#### [To-do item]
Your task is to find every line of the listing that includes "start" and copy it.

#### [Given records]
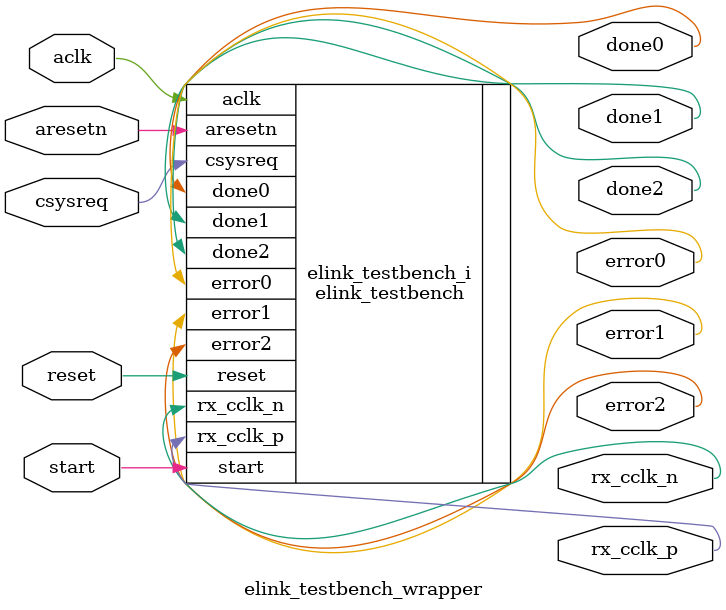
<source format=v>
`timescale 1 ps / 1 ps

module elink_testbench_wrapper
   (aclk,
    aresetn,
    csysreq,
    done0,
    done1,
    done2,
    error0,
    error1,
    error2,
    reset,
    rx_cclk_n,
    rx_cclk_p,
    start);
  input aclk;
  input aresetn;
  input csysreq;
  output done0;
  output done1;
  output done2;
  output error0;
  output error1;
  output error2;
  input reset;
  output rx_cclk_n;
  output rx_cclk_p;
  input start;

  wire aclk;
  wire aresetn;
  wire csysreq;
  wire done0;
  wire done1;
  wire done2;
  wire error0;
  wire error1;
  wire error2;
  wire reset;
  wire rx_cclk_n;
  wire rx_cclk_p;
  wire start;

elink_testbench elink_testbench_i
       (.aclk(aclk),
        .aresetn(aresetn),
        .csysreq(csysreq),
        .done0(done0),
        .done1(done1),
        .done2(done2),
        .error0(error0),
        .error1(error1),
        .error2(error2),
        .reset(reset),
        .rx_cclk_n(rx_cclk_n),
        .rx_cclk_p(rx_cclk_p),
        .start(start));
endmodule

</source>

#### [Expected output]
    start);
  input start;
  wire start;
        .start(start));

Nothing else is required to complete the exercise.